合計点は 0~21点で、0~4点は全般性不安障害がなく、5~9点は軽度、10~14点は中等度、15~21 点は重度と評価されます。

先述の通り、本事例は全般性不安障害である可能性が考えられるので、GAD-7をテストバッテリーに組み込むのは合理的な判断と言えますね。

以上より、選択肢③は適切と判断できます。

なお、GAD-7は公認心理師試験初出になります。

他の選択肢の項目が既出ですから、「正解を知っている」よりも「不正解がわかる」ことで正答を導くことが重要な問題と言えますが、同じく不安関連の問題を査定する「LSAS-J」や「Y-BOCS(DSM-5からは強迫性障害を不安関連障害に含んでいませんが、不安を背景とした障害であることは事実)」も含んでいることから、なかなかな問題であると感じました。

④ LSAS-J

Llebowitz Social Anxiety Scale(LSAS-J)=リーボヴィッツ社交不安尺度は、社交不安障害を測定する目的で開発された尺度であり、国際的にも広く用いられている社交不安障害の標準的な尺度とされています。

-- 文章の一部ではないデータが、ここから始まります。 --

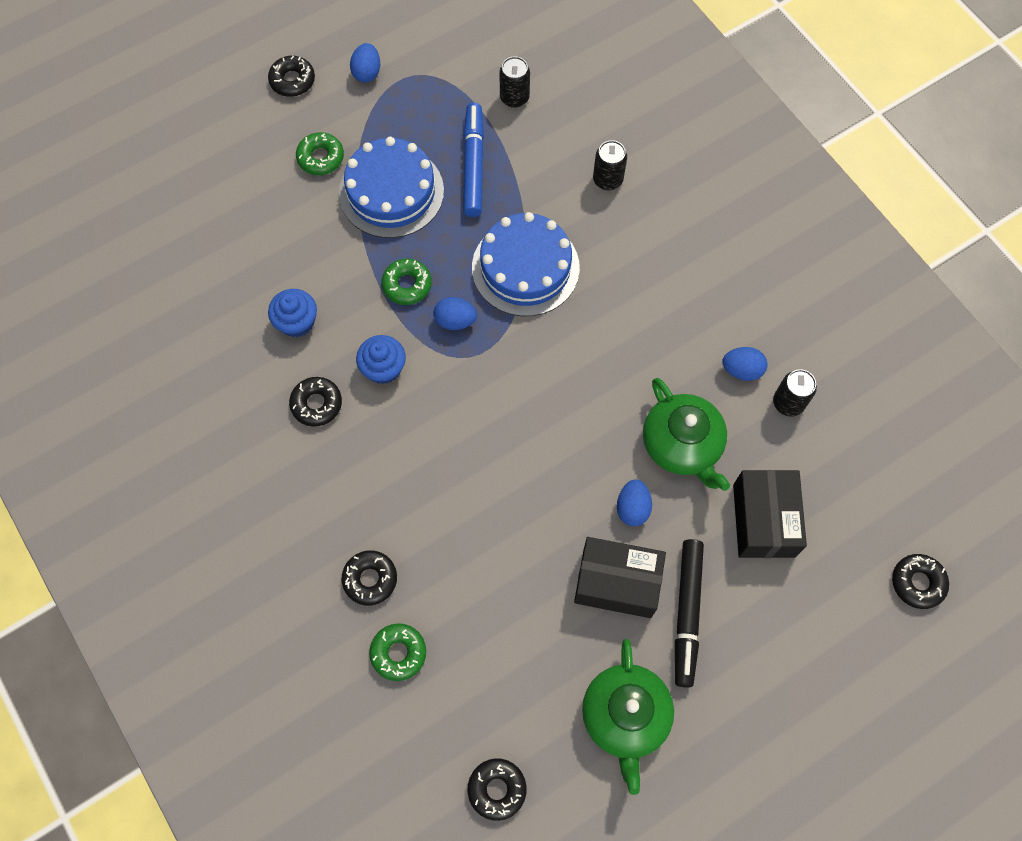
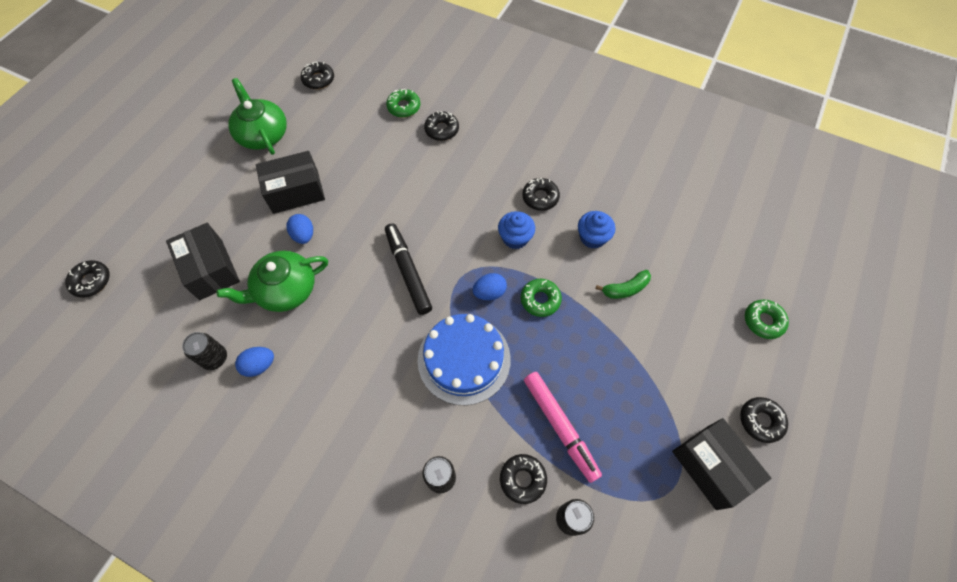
camera: 150 degrees right, 5 degrees down
green donut [296,132,344,175] -> green donut moved to [745,300,789,339]
blue cake [339,137,444,238] -> none
blue egg [350,43,380,82] -> black box [672,418,771,510]
blue marker [463,103,484,217] -> pink marker [524,372,602,483]
green teapot [643,378,730,491] -> green teapot turned 60 degrees counterclockwise [217,251,328,312]
black marker [675,539,704,688] -> black marker moved to [385,223,432,315]
none -> black donut [500,454,547,504]
none -> green banana [596,270,651,299]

LSAS-Jは社交不安障害の臨床症状や薬物療法、精神療法の治療反応性を評価することを目的に欧米ではもちろんのこと、日本でも用いられています。

質問は24項目で、対人場面や人前で何かをするときの恐怖感、あるいはそういった場面の回避の程度など、両方を分けて測ることができます。

24の状況は行為状況と社交状況の2種類に分かれており、ランダムに混ざっています。

24項目の質問について、0~3の4段階評価した後、合算した得点によって、以下の4段階で重症度の評価を行います(総得点0~144点)。

  • 約30点:境界域
  • 50~70点:中等度
  • 80~90点:さらに症状が顕著;苦痛を感じるだけでなく、実際に社交面や仕事などの日常生活に障害が認められる
  • 95~100点以上:重度;働くことができない、会社に行けないなど社会的機能を果たすことができなくなり、活動能力がきわめて低下した状態に陥っている

こうした重症度の評価を行うことができるという点から、臨床効果の尺度としても用いられています。

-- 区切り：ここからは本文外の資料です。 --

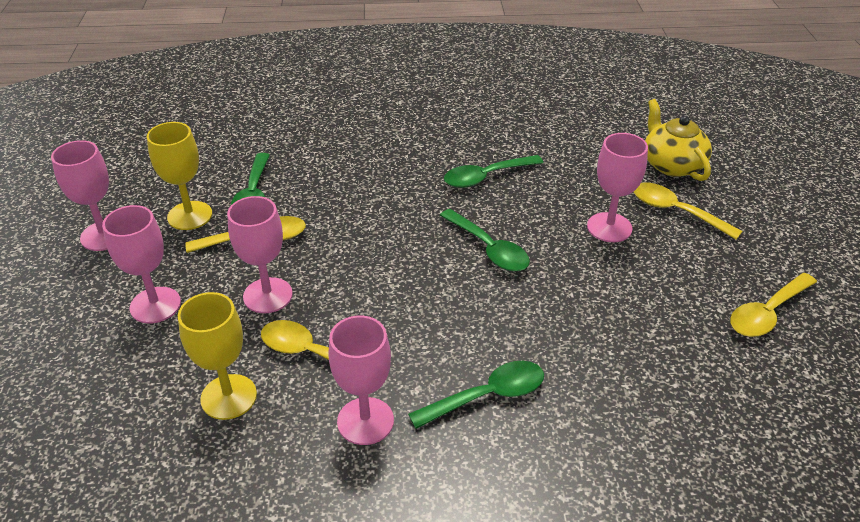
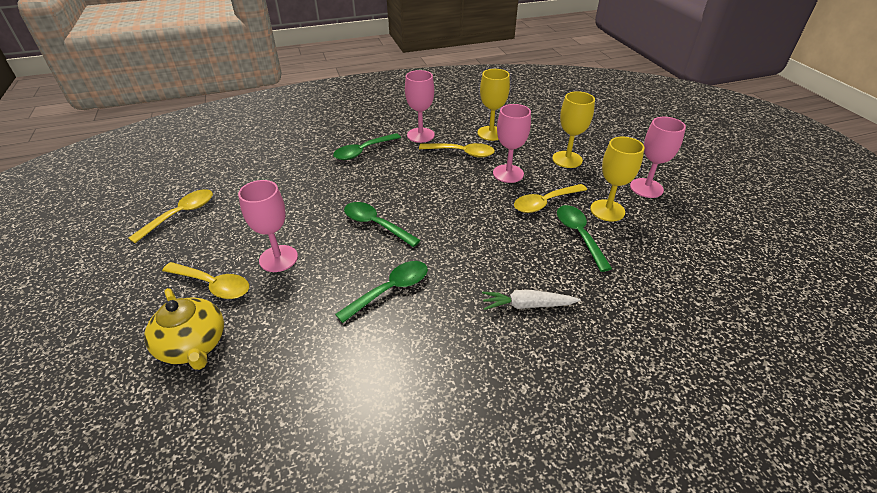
camera: 165 degrees right, 0 degrees up
pink goblet [102,205,181,323] -> yellow goblet [552,91,595,168]
none -> white carrot [482,290,580,310]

こちらの選択肢に関しては、「全般性不安障害」と同じ不安障害群のカテゴリーに含まれる「社交不安障害」という疾患のアセスメントに使われる検査という点で少し迷うところです。

しかし、クライエントの状況は社交的な状況に限定しているわけではありませんから、「社交不安障害」に限定したアセスメントを組み込むのは時期尚早であると言えそうです。

以上より、選択肢④は不適切と判断できます。

なお、2018追加-72で「LSAS-J」の出題がありますね。

⑤ Y-BOCS

Yale-Brown Obsessive Compulsive Scale(Y-BOCS)=エール・ブラウン強迫尺度は、強迫性障害の強迫観念や強迫行為の臨床的重症度の評価において最も一般的に用いられる方法であり、10の項目から成り、費やす時間、関連する苦痛、機能障害、抵抗性、強迫観念と強迫行為の制御を評価します。

Y-BOCSは症状評価リストで特定した主要な強迫観念及び行為について、症状に占められる時間や社会的障害度など10項目を0-4点の5段階で評価・合計し総得点(40点満点)を決定します。

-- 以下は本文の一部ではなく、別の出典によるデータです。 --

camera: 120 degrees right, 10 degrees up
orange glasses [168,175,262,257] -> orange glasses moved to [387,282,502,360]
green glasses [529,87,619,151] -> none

重症度については、10~18点は軽度、18~29点は中度、30点以上は重度と判断されます。

厚生労働省が出している「強迫性障害(強迫症)の認知行動療法マニュアル (治療者用)」にも本検査の記載があります。

研究レベルではY-BOCS総得点が治療前より25-35%減、総得点16以下と言われています。

寛解レベルは12点以下に下がることであり、治療者と患者の事情が許すならば改善するところまで治療続ける方が望ましいとされています。

本選択肢も少し迷うところですが、上述の通り、クライエントは不安を何かに置き換えている様子は見られず、現時点で強迫性障害の可能性を疑うには事例状況に矛盾があります。

何かに置き換えているような様子があり、それによって生活が狭くなっていることが認められれば「Y-BOCS」を組み込むことも考えるのですが、本事例は該当しませんね。

以上より、選択肢⑤は不適切と判断できます。

なお、2018追加-72、2019-139、2020-73で「Y-BOCS」に関する出題がありますね。